4 part harmony is so pretty. Some things DO stay with you forever - clearly your love of music began in you soul quite young.

Congratulations on getting your ipod touch working again - here's a thumbs up to perisistence!

A a huge round of applause and pride for raising your son to KNOW he has value, and to choosing the babysitters that would also encourage his ability to socialize happily:)

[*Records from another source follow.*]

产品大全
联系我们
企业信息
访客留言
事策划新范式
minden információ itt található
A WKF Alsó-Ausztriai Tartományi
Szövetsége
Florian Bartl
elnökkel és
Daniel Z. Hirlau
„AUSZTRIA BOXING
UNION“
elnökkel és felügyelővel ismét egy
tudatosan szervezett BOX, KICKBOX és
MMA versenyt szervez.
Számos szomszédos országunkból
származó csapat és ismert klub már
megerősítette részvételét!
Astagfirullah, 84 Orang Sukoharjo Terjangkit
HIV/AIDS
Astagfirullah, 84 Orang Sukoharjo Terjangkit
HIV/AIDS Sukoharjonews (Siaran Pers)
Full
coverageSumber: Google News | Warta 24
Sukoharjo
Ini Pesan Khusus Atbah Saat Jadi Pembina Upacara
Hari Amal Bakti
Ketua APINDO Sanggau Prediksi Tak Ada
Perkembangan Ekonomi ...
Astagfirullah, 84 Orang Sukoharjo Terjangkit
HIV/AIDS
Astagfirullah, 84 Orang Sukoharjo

Your relatives may be absent or fools. You have balanced that by giving your child a comfort level with others that you (as of yet) are often too shy to trust or do yet.

moni said...

Well Betty, the photo is very pretty. I live in the desert and we get very little Fall color. So glad that you were able to get your ipod working again. I have already figured out that you are a great mom and so naturally, your son is going to be a great kid.

Sideways Chica said...

So nice to hear your voice Betty - I just killed my iphone so I sympathize with your itouch predicicament. ;-(

Ciao for now...

Sideways Chica said...

BTW... "predicicament" must be a new teri word for "i" "icky" issues... just kidding. sloppy typo - so sorry chica. Using new mac and not used to the keyboard yet.

Big Dave T said...

Kind of embarrassed that it's been so long since I've visited here. Shame on me. I remember some school person trying to talk me into joining the choir at some point, though now that I read your blog I wonder if they were trying to get me to join for social reasons since I was a shy child too. Someone, I think my brother, once said that "children raise themselves." I think there's some truth to that when you think about it.